South Korean Marines take part in a landing operation drill. Photo: Reuters / Kim Hong-Ji
South Korean Marines take part in a landing operation drill. Photo: Reuters / Kim Hong-Ji

South Korean and US Marines have kicked off two weeks of joint drills – days after Seoul and Washington agreed to suspend a major aerial exercise in December, and just before the US Secretary of State is expected to speak to North Korean counterparts.

The drills are taking place days after North Korea, apparently frustrated with lack of progress in its talks with the United States, threatened to resume nuclear activities.

Though the exercises are small in scale – just 500 troops, less than a full battalion, are deploying, according to South Korean media – they are notable as no other South Korea-US Marine drills have taken place since May.

Flexing some muscle

The drills are underway near the city of Pohang, a key base for South Korean Marines, on South Korea’s southeast coast. There, Korean Marines are joined by counterparts from the US 3rd Marine Expeditionary Force, or 3rd MEF, based in Okinawa, Japan.

Seoul and Washington have refrained from major war games since the June summit in Singapore between North Korean leader Kim Jong Un and US President Donald Trump, in order to mollify Pyongyang.

And just last week, South Korean Defense Minister Jeong Kyeong-doo said, following his annual Security Consultative Meeting with US Defense Secretary James Mattis in Washington last week, that the two had agreed not to conduct annual Vigilant Ace air drills. After the Key Resolve and Foal Eagle spring exercises, aerial drills, including Vigilant Ace, tend to be the highest profile on the allies’ calendar.

Moreover, Jeong said working-level meetings would decide the fate of next year’s spring drills by December 1.

North Korea frequently complains about allied drills, claiming they are rehearsals for an invasion. It was due to Pyongyang’s sensitivities – and what he called their high expense – that Trump agreed to indefinitely halt major war games this spring.

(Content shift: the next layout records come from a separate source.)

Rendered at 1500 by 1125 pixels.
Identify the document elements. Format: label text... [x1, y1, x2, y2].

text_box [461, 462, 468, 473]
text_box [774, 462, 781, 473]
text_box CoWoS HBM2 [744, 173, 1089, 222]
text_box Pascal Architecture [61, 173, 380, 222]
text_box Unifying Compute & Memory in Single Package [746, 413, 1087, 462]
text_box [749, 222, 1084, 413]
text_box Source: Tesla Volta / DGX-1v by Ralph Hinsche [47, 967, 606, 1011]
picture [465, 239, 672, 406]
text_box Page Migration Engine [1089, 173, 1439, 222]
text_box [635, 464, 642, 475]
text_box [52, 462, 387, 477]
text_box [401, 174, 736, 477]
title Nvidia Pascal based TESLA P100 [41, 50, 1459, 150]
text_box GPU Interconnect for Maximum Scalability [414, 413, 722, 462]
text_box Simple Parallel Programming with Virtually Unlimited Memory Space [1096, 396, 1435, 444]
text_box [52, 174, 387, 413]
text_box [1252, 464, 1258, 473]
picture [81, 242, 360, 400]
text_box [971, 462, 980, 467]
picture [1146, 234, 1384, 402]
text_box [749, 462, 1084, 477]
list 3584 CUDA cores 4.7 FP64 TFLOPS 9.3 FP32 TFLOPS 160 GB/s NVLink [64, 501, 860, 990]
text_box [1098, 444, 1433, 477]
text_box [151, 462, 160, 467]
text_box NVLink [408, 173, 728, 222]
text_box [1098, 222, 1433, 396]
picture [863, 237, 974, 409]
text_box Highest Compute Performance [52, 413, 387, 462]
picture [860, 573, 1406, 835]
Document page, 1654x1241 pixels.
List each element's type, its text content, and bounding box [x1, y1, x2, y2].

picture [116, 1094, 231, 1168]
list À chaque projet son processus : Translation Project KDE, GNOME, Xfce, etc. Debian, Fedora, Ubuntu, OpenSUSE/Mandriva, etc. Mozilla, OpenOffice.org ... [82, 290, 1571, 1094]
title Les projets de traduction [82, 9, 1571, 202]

The current Marine drills are minor in scale.

Send in the Marines

However, Marine units, such as those exercising today, are particularly sensitive for Pyongyang.

Korea is a peninsula and highly vulnerable to amphibious operations, especially those carried out by the US Navy, the world’s largest battle fleet. In 1950 the famous Inchon landing, conducted by US Marines, temporarily turned the tide of war against invading North Korean troops. Today, the powerful  3rd MEF in Okinawa is a key reinforcement and maneuver element that would deploy should a future conflict break out in Korea.

Marine units are also among the most highly trained and aggressive troops in both the South Korean and US militaries. In 2010, North Korea unleashed an artillery barrage upon the frontline island of Yeonpyong in the Yellow Sea after South Korean Marines there conducted a firing drill – albeit, aimed out into open water, rather than toward the North Korean coast.

Pyongyang signals frustration

Last Friday, in a statement released by its Foreign Ministry, Pyongyang threatened to return to its “byungjin” policy line –  its policy of engaging in dual track economic and nuclear arms development – if the US does not ease sanctions against it. The statement also said, “improvement of relations and sanctions is incompatible.”

North Korea has refrained from testing any atomic devices or missiles this year and has blown up at least parts of its nuclear test site at Punggye-ri in a goodwill gesture aimed at Washington. However, expert and satellite analyses suggest that work continues at North Korean nuclear and weapons facilities.

“What was the evidence that they ever stopped? I have not seen any party guidance that the byungjin line is overturned,” said Daniel Pinkston, an international relations expert with Troy University, suggesting that the regime puts out different messages for internal and external audiences. “You can do a lot without nuclear explosion tests and missile flight tests.”

Pyongyang’s Foreign Ministry statement seems to be a signaling frustration that North Korea-US relations are stuck in a rut.

Since the June Singapore summit, in meetings largely – but not exclusively – held between Kim Yong Chol, a former espionage general who has emerged as a close aide to Kim Yong Un over the course of the year, and US Secretary of State Mike Pompeo, little progress has been made on three key issues.

While North Korea seeks sanctions relief and a peace treaty to end the Korean War, the US side is almost entirely focused on denuclearization.

Pompeo is scheduled to talk with un-named North Korean officials later this week. Denuclearization, and the setting up of a second summit between the North Korean and US leaders in early 2019, are expected to be the key agenda items.

Asked whether today’s Marine drills are a pressure tactic being applied ahead of the meeting, Troy University’s Pinkston said: “We may be trying to read too much into it. People have to train and maintain efficiency, it’s not a big deal.”